_Questions_
1 – In the passage on urban homesteading, what does the brain's capacity have to expand to handle?
2 – Continue the passage on urban homesteading from the point where it stops.

+++ Document segment

Here on the urban homestead we are not limited to just physical activity, one’s brain certainly gets a workout! Why? Our brain capacity is forced to expand to handle the multi tasking of self-sufficiency (and it hurts!).  Instigating self-sufficiency or permaculture principles that encompass all aspects of living, challenges the modern mono-culture of modern life and stretches the brain. 

Pioneers didn’t have the luxury to specialize, they needed to be skilled in just about everything. Take, for instance, Ma Ingalls (from The Little House on the Prairie).Madame Insane has an insightful post regarding “Ma Ingalls:”

++++++
+++ Dataset extract

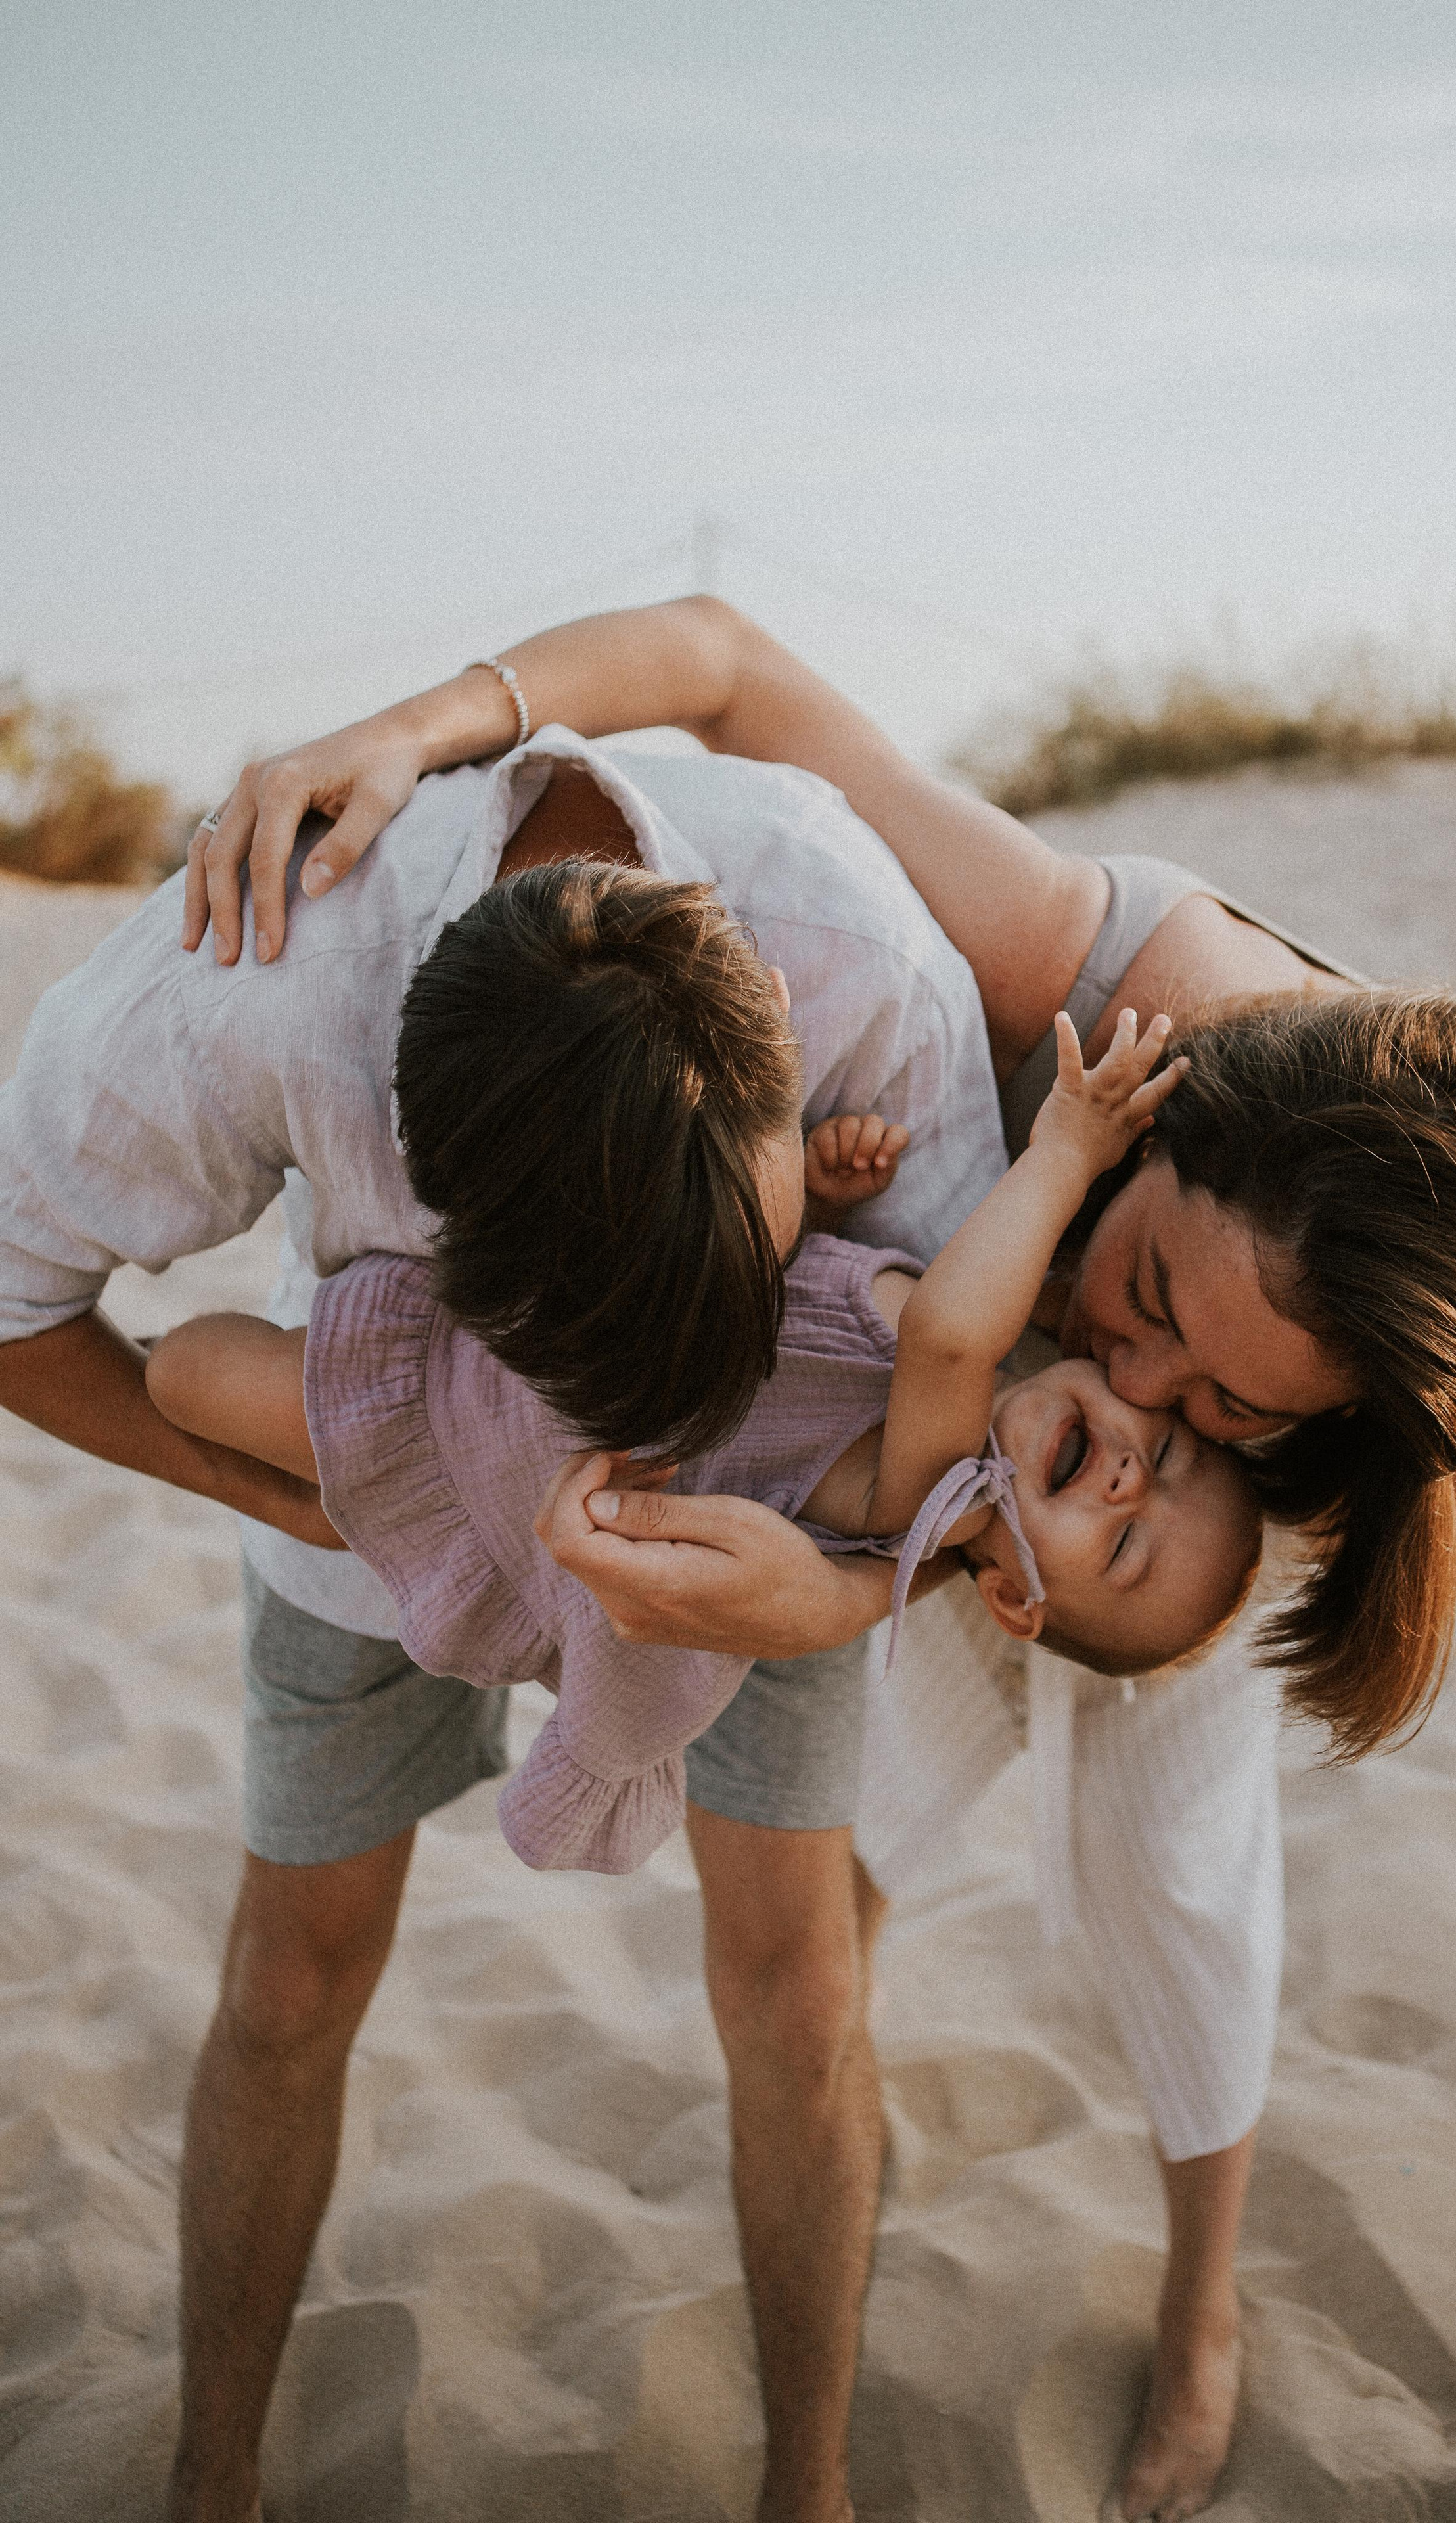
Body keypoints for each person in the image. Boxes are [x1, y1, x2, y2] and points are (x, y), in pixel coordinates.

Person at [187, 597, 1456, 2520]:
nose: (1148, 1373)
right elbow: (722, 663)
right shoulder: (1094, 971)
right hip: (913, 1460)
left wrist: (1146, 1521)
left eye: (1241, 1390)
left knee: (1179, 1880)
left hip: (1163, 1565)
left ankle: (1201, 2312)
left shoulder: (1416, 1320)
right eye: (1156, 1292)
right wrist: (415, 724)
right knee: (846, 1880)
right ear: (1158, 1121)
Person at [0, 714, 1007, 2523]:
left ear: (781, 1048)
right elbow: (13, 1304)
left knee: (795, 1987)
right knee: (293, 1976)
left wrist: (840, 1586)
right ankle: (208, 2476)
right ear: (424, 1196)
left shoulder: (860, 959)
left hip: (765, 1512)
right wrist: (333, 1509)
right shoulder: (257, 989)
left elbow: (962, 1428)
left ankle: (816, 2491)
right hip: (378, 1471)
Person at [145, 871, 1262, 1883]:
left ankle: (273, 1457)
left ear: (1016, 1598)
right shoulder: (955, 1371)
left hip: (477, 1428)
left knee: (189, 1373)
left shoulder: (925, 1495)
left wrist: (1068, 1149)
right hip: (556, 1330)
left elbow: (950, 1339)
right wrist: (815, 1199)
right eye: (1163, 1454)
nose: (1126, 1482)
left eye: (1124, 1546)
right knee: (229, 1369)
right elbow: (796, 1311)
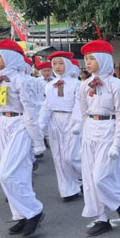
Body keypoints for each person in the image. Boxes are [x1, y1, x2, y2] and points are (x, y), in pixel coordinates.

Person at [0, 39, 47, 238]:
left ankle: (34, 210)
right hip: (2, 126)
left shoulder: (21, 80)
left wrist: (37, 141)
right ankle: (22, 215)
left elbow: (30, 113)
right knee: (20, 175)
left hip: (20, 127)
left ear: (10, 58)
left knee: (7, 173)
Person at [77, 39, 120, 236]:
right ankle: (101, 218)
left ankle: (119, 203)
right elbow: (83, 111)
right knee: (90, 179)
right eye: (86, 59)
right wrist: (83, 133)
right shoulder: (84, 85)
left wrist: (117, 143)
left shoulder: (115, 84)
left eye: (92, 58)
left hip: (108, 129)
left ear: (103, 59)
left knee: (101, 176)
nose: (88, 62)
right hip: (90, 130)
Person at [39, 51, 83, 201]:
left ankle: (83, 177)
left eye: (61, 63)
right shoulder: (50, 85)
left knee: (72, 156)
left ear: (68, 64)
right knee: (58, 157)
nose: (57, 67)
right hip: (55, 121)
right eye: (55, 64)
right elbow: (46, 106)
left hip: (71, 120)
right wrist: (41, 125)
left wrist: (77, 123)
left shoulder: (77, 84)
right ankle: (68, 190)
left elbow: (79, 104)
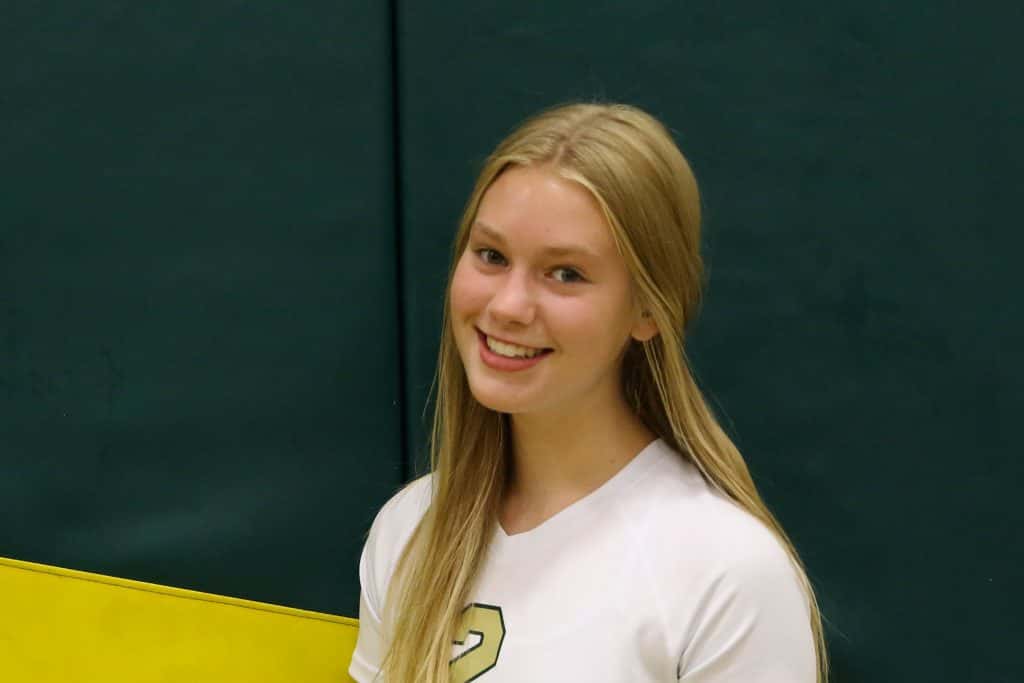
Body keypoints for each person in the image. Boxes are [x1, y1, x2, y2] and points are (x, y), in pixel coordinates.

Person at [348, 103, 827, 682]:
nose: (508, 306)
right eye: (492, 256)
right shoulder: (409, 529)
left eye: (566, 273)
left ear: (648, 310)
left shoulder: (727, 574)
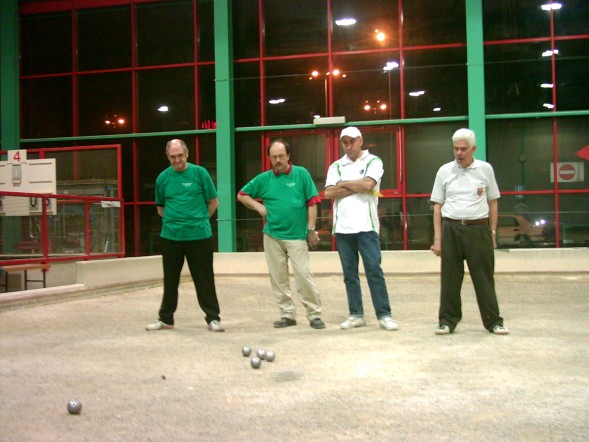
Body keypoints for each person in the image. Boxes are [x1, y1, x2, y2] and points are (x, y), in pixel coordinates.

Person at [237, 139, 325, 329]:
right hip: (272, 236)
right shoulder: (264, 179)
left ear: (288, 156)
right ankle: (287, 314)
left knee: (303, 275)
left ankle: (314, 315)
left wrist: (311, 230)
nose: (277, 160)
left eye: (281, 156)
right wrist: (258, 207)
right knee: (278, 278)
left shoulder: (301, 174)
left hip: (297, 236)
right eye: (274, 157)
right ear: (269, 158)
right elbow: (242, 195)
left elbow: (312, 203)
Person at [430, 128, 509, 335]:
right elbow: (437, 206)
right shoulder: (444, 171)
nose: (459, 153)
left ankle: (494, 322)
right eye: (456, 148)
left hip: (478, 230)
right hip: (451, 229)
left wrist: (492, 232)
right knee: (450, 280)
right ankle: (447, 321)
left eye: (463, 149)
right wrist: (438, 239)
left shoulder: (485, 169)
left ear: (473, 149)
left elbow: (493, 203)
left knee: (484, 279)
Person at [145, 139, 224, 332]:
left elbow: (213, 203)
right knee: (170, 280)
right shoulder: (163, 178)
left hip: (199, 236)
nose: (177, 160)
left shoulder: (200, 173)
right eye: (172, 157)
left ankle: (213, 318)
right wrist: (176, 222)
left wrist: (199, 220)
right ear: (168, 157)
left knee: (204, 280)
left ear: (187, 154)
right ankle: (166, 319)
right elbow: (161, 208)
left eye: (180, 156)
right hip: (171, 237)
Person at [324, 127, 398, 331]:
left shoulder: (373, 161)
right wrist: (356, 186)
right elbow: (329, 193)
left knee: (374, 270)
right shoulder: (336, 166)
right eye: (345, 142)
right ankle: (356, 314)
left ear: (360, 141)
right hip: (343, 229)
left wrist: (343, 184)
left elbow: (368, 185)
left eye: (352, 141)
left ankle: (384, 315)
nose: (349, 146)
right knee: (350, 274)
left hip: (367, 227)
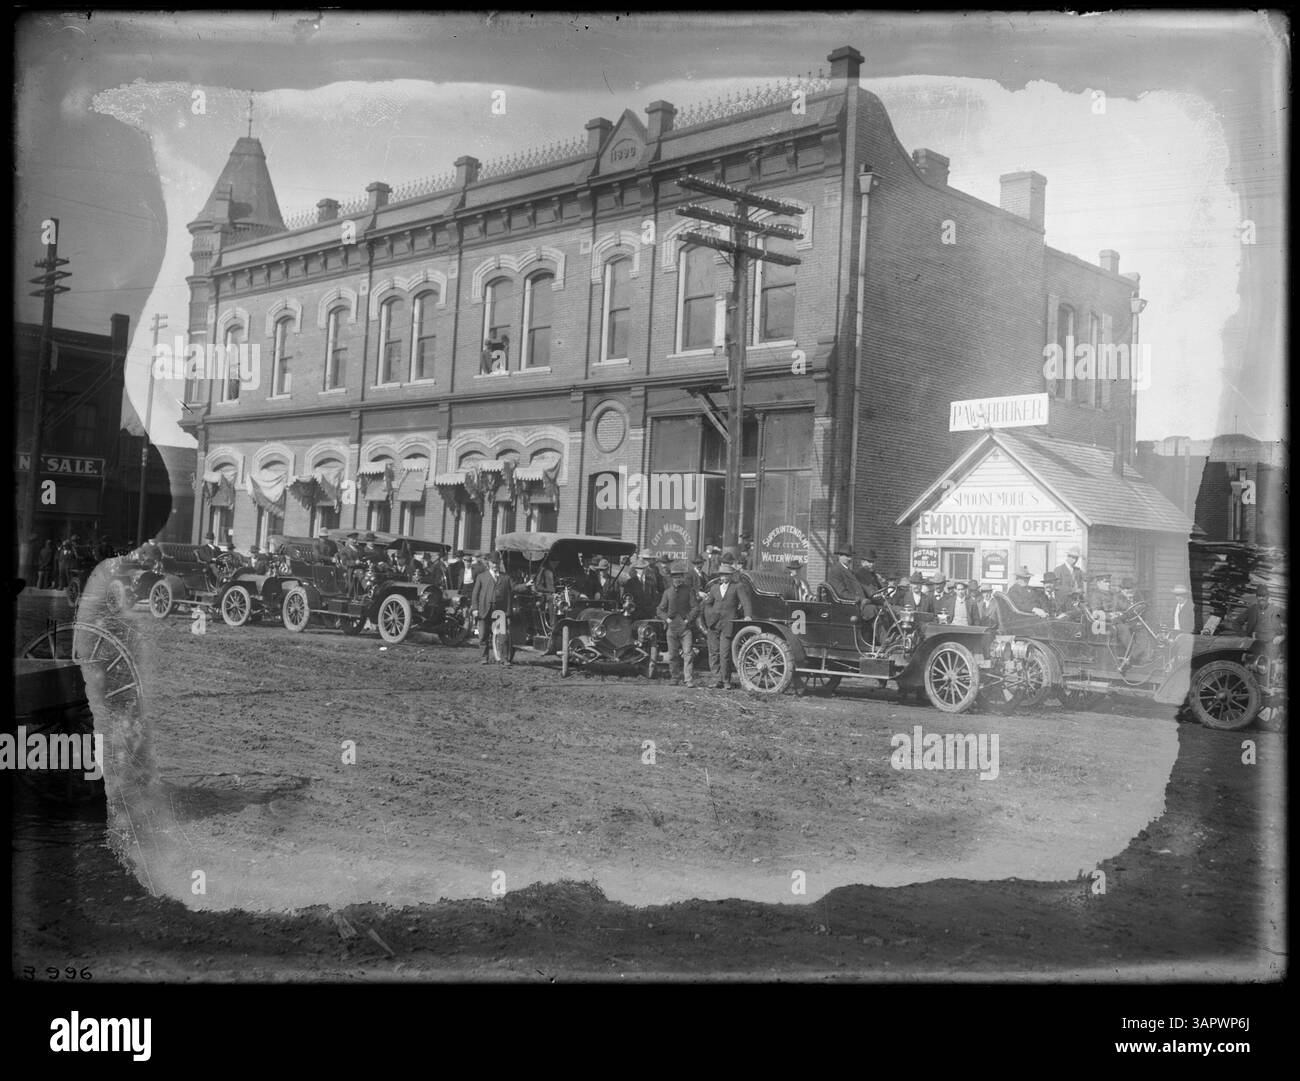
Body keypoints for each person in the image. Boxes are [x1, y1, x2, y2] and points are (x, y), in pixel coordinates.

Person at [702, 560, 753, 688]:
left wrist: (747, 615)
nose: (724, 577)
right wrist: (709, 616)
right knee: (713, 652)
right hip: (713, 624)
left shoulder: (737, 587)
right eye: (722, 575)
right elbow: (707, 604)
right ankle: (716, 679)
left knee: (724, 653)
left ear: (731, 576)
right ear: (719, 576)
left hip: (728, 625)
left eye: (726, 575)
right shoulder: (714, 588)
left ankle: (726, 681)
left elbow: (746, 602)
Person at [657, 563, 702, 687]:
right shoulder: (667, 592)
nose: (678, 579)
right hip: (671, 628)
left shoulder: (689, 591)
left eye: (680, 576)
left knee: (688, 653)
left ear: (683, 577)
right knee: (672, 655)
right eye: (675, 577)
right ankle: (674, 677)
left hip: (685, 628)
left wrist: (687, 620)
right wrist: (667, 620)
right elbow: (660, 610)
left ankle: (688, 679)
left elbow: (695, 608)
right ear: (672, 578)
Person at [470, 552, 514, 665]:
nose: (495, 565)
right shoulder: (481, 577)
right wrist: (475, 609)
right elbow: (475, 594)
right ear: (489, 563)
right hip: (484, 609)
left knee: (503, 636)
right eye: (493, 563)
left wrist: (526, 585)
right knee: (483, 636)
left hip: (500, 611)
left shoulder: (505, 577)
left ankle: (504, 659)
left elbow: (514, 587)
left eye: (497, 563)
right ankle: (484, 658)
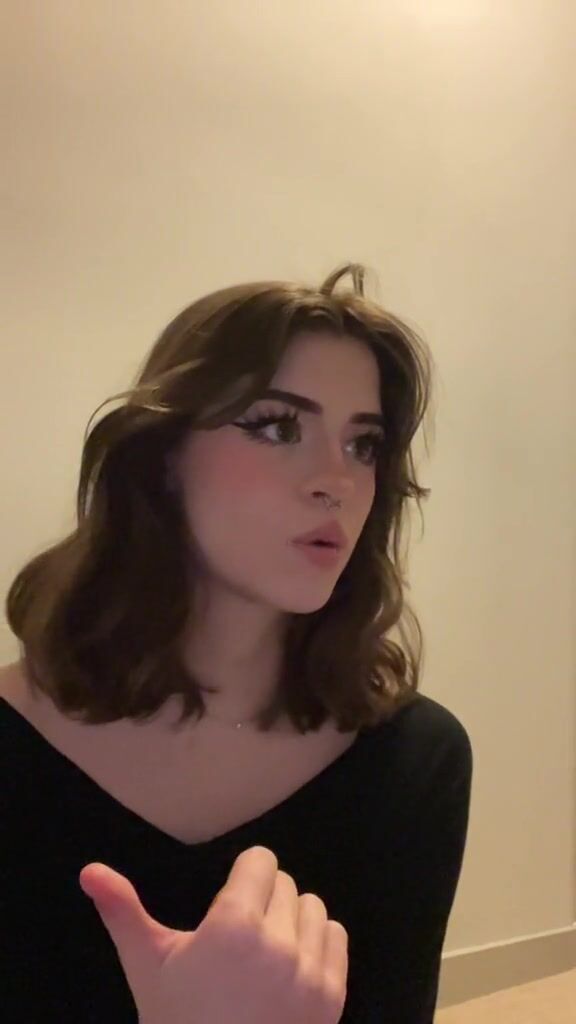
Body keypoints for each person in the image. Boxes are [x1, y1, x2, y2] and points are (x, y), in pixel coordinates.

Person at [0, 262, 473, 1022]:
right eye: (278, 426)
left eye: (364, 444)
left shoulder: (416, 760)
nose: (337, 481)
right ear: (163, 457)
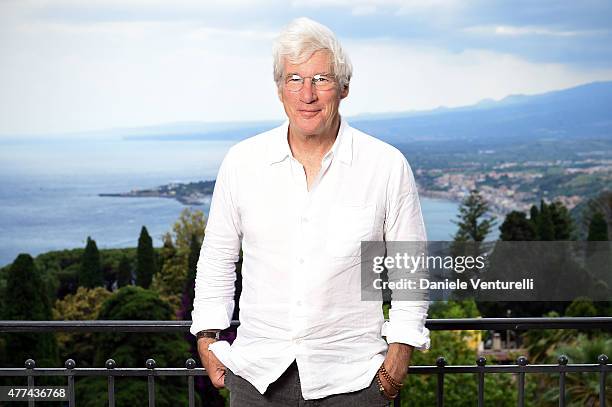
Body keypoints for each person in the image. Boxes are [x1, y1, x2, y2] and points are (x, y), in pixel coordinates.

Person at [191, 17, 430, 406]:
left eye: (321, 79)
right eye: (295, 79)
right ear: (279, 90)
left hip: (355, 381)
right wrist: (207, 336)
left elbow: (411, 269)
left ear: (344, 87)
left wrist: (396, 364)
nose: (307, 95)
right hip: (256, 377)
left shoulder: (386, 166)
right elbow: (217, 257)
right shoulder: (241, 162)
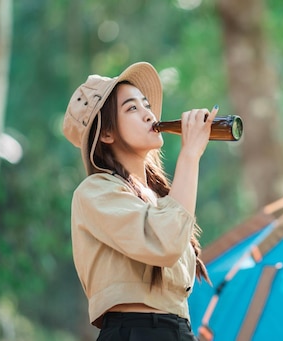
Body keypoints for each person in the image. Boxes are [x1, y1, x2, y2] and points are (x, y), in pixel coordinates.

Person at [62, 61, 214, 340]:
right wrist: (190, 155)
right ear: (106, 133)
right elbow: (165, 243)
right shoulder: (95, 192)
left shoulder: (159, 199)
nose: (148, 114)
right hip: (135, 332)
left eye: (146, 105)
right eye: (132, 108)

++++++

_Responses per task_
1 – The multitasking of self-sufficiency.

2 –
Ma Ingalls didn’t have a washing machine. Ma Ingalls daily employed the cook with what’s on hand method, as going to town required money and an entire day (if town was within 15 miles), neither of which were readily available. Ma often cooked over a fire during the summers in long skirts. Down time, for Ma Ingalls, wasn’t watching Carnivale with Charles and downing a glass of wine while getting a foot rub. No, down time was darning socks and mending clothes and maybe getting read to from an old newspaper. Ma cooked and preserved and butchered and cleaned and sewed and knit and made candles and taught and moved house when her husband said it was time, all with children underfoot; she endured grasshopper plagues, hailstorms, runaway oxen, her husband going missing, strangers entering her home, illness, a blind daughter, and, lest we forget, The Long Winter. And I wonder how they found time accomplished all the necessary chores/duties during the day?   Quite a feat one would say, wouldn’t you? And not to overlook  Pa Ingalls – working in the fields, tending the animals, building structures and even with all that he found time to learn/play a violin.   Such examples as these are what we, urban/modern pioneers, strive for.  

Imagine life with out a the biggest “specialized” book on this planet — the yellow pages of the telephone book ? Could we survive ?

Weather Report: Quakes and now rain? A cold front’s blown in overnight, a chance of rain is possible today. With weather this sort of weather, we have to be on guard against mildew and other fungus that love cool, damp conditions.   One lesson we’ve learned is to start our squash later in the season because this June gloom always has a negative effect on the squash plants.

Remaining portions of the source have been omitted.